Write out the lines below exactly, beginning at the one with "vfov_deg: 21.2" and stopping after the one with "hfov_deg: 98.2"; the pictures are not copied.

===== Stored data

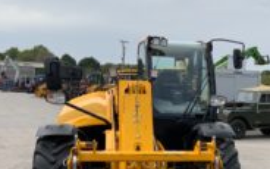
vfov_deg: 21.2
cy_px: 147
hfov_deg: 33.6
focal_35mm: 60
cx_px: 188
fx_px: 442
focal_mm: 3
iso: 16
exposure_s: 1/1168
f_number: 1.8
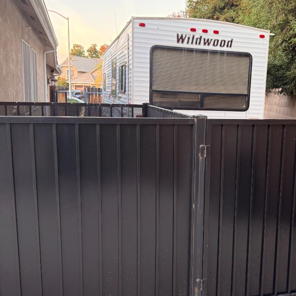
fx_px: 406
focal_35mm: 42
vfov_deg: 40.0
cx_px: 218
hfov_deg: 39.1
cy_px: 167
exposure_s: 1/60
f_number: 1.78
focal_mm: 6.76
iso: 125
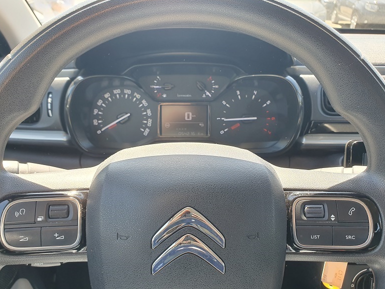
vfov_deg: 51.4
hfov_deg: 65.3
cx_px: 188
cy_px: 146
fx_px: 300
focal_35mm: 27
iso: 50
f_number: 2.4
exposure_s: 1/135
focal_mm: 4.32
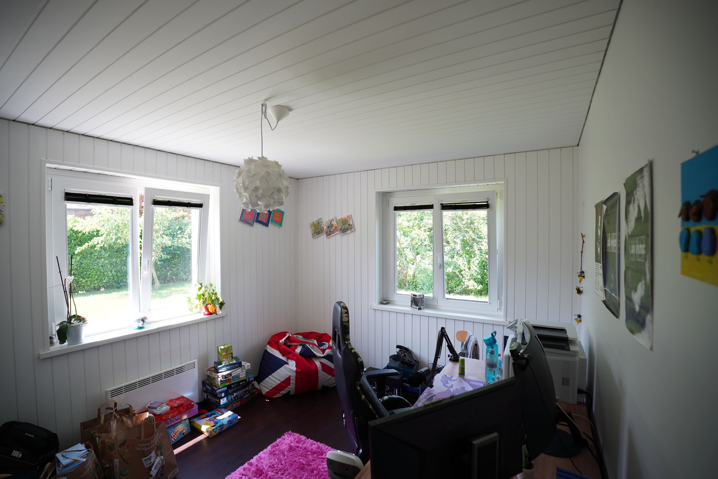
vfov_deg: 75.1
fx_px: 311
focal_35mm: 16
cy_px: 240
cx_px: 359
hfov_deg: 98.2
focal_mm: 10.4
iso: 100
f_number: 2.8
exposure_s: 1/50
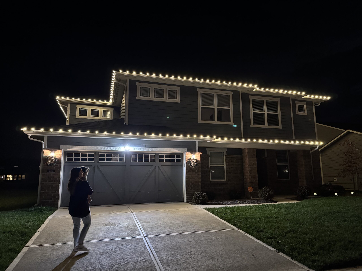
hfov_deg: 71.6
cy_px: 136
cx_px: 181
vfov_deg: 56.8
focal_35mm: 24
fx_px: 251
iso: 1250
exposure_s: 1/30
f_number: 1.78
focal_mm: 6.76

==========
===== Stored data

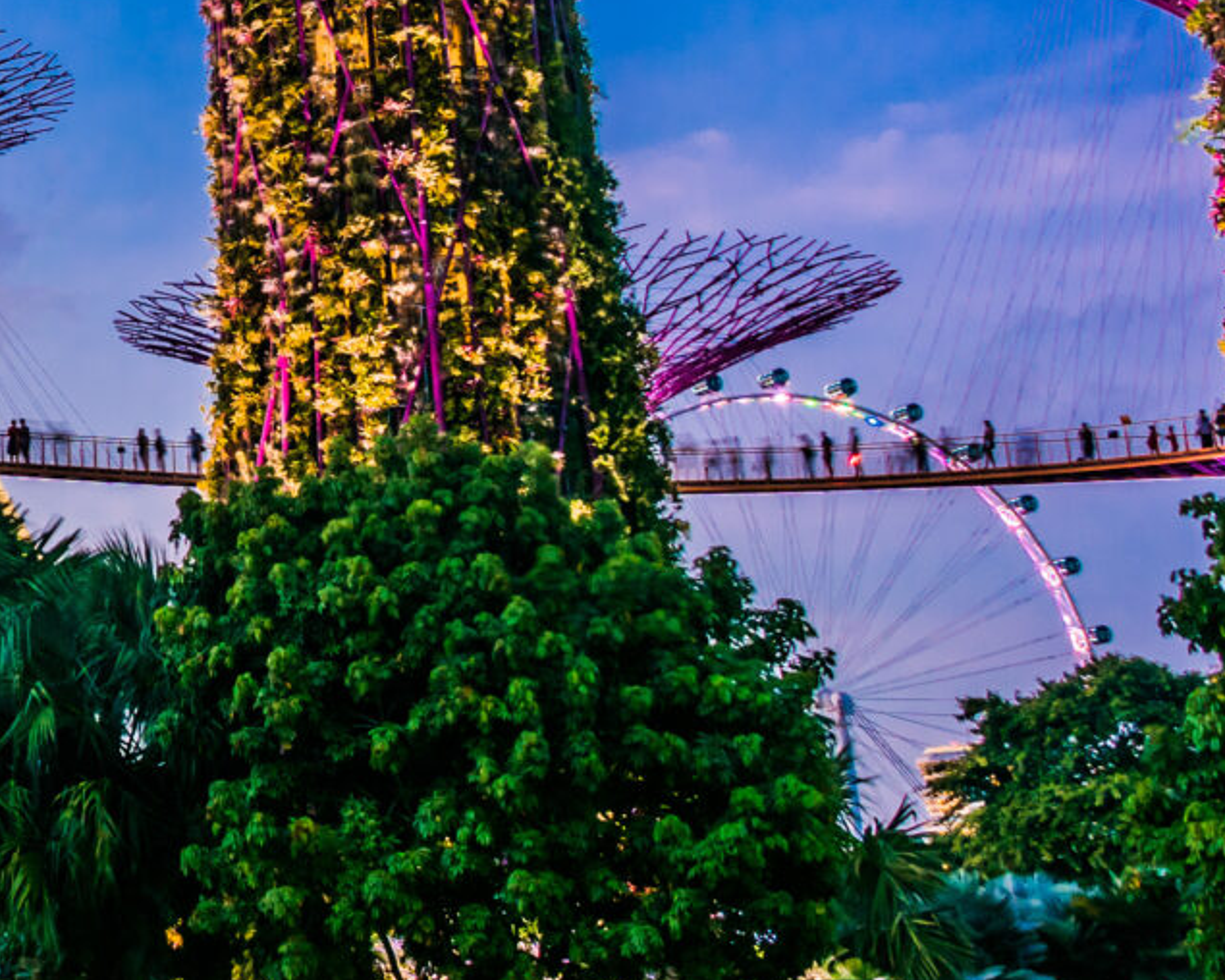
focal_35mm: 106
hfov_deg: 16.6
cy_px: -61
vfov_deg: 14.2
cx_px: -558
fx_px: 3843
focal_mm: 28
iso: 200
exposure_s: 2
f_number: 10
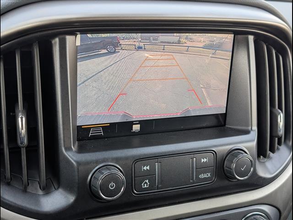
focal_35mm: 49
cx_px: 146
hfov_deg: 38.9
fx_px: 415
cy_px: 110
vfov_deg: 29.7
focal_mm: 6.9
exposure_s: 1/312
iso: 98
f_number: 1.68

==========

◆ Response to this task:
vfov_deg: 21.2
cy_px: 147
hfov_deg: 33.6
focal_35mm: 60
cx_px: 188
fx_px: 442
focal_mm: 3
iso: 16
exposure_s: 1/1168
f_number: 1.8
fx_px: 406
focal_35mm: 42
vfov_deg: 40.0
cx_px: 218
hfov_deg: 39.1
cy_px: 167
exposure_s: 1/60
f_number: 1.78
focal_mm: 6.76
iso: 125
vfov_deg: 51.4
hfov_deg: 65.3
cx_px: 188
cy_px: 146
fx_px: 300
focal_35mm: 27
iso: 50
f_number: 2.4
exposure_s: 1/135
focal_mm: 4.32
vfov_deg: 75.1
fx_px: 311
focal_35mm: 16
cy_px: 240
cx_px: 359
hfov_deg: 98.2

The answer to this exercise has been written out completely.